При этом он вызывающе поглядел на овернских баронов и сделал жест, который можно было расценить и как попытку поправить складку плаща. Однако его ладонь успела лечь на скрытую под тонким сукном рукоять меча – правда, всего на мгновение, но кому следует – тот поймет…
– Племянник мой Роланд рассердился на графа Ганелона и в гордости своей ответил так: я-де не брошу перчатку короля, данную мне в знак поручения, как ты бросил наземь посох, данный тебе как послу! Я возглавлю арьергард – так сказал племянник мой граф Роланд, – и ни единый из вьючных мулов Карла не будет отбит сарацинами. Я хотел дать ему больше войска, чем он просил, но он не согласился, и между нами было условлено – если арьергарду придется принять бой, мой племянник будет трубить в Олифант. Сорок тысяч рогов в войске франка, но Олифант – один! И нет его более!… – выкрикнул Карл.
Видимо, он хотел рассказать, как нашел на поле боя мертвого Роланда с разбитым рогом в руке, но вдруг понял, что делать этого не следует – ибо это к обвинению не относится.
– Когда мы вернулись в Ронсеваль и осмотрели тела погибших, то сразу стал ясен предательский замысел. Сарацины не преследовали наше войско, но они послали гонцов к союзным им горцам, и те успели подготовить нападение. Не по ущелью, честно и открыто, неслись к моему племяннику враги – они рухнули на него со скал, они расстреляли арьергард из луков, и лишь тогда осмелились вступить в схватку! Все было сделано, чтобы погубить племянника моего Роланда! И вот он погиб, и погиб его побратим Оливьер, и мудрый реймсский архиепископ Турпин, коего я умолял остаться при вйске, тоже погиб… Вот каково мое обвинение, бароны! А теперь решайте!
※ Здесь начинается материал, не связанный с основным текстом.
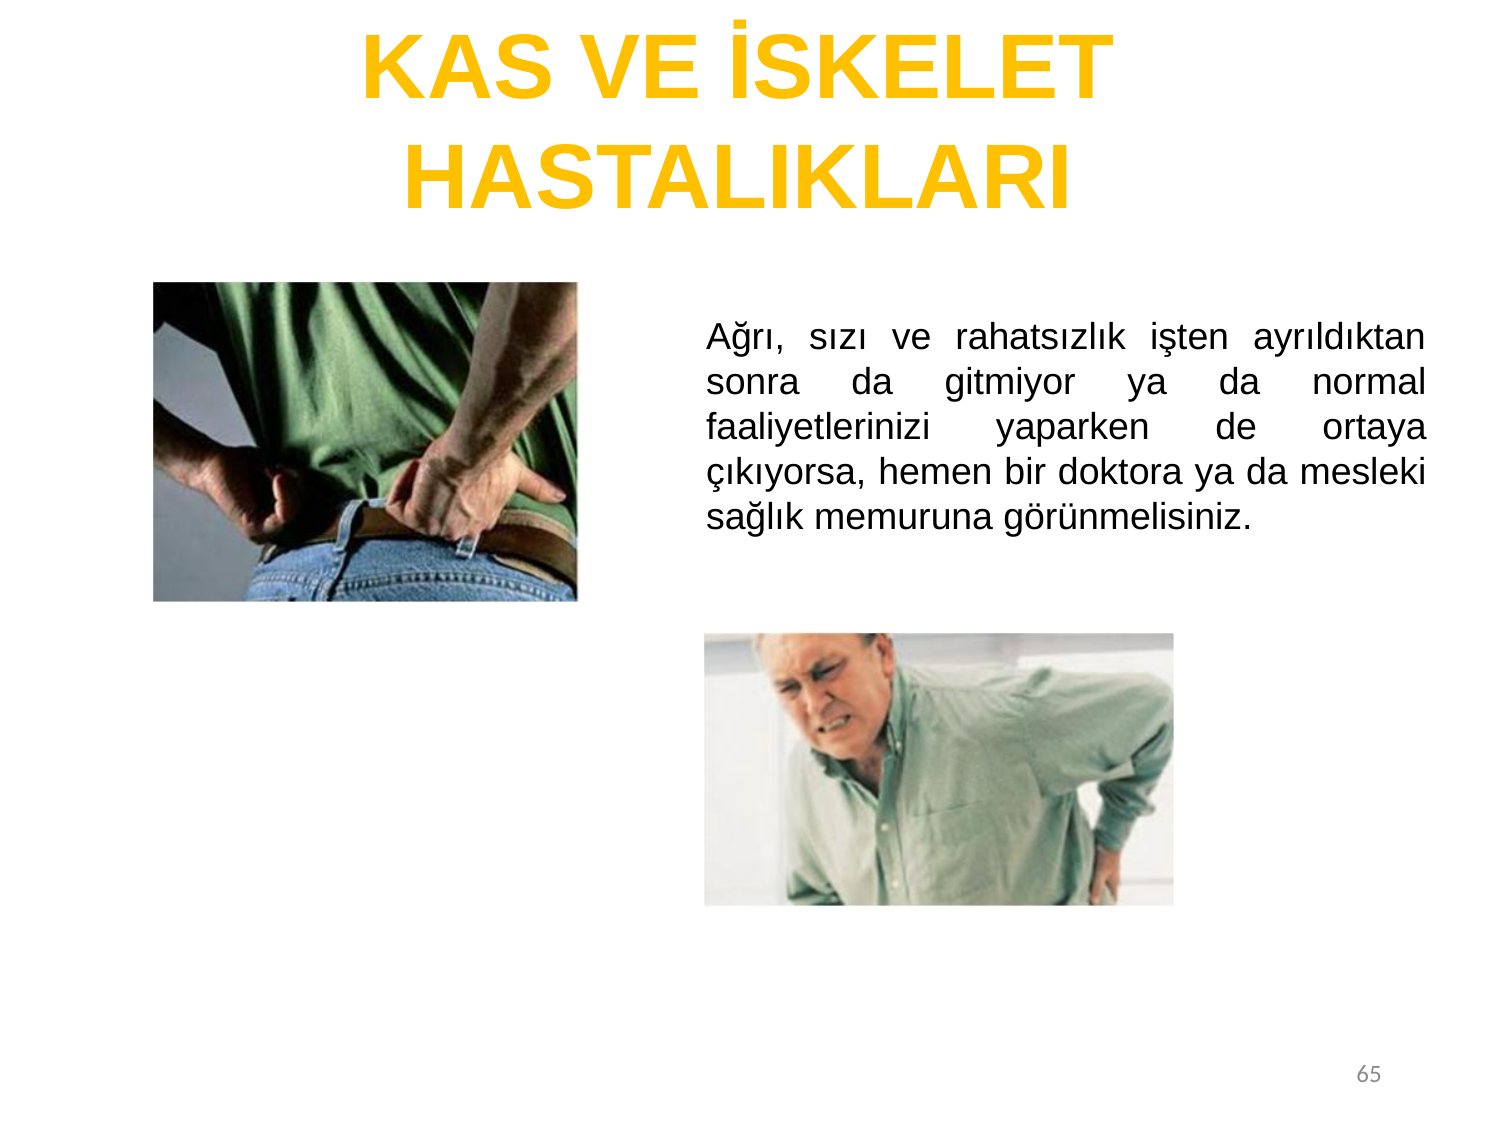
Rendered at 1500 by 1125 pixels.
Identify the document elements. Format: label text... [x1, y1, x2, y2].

slide_number 65 [1059, 1042, 1397, 1103]
text_box KAS VE İSKELET HASTALIKLARI [46, 0, 1430, 235]
picture [152, 281, 580, 603]
text_box Ağrı, sızı ve rahatsızlık işten ayrıldıktan sonra da gitmiyor ya da normal faaliyetlerinizi yaparken de ortaya çıkıyorsa, hemen bir doktora ya da mesleki sağlık memuruna görünmelisiniz. [691, 304, 1442, 545]
picture [703, 632, 1175, 907]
– Об этом мы размыслим, – раздался голос с дальней скамьи, – а теперь пусть скажет Гвенелон.
– Пусть говорит Гвенелон!
– Пусть оправдается!
Граф поднялся со своей скамьи, огладил висячие усы.
– Король Карл и вы, бароны! Я выслушал обвинение и готов на него ответить. Долгие годы я служил повелителю нашему Карлу как верный франк, по правде и по чести. Вдруг граф Роланд меня возненавидел и задумал погубить. В чем причина его ненависти – я не знаю. Да, я желал смерти графу Роланду, потому что и он отправил меня на верную смерть, чудо спасло меня в Сарагосе, за что я не устаю благодарить Господа! Вправе ли франкский барон отплатить обидчику? Все вы скажете – да, вправе! То, что я совершил, была месть, а не гнусная измена! Око за око, зуб за зуб, и не моя вина, что Роланду не удалось погубить меня, а мне удалось погубить Роланда!
Он говорил страстно, яростно, и был прекрасен зрелой мужской красой, был в своем широком плаще истинным воином и бароном, и его невыразимой красоты лицо было запрокинуто к небу, как будто оправдывался он не перед судом равных, а перед ангелами и Всевышним.
Бароны залюбовались им.
– И об этом мы размыслим… – молвил все тот же зычный одинокий голос с дальней скамьи.
* * *
Алиска замечталась на ходу, а когда была поймана за руки – уже не могла вырваться. И не затевать же драку посреди улицы.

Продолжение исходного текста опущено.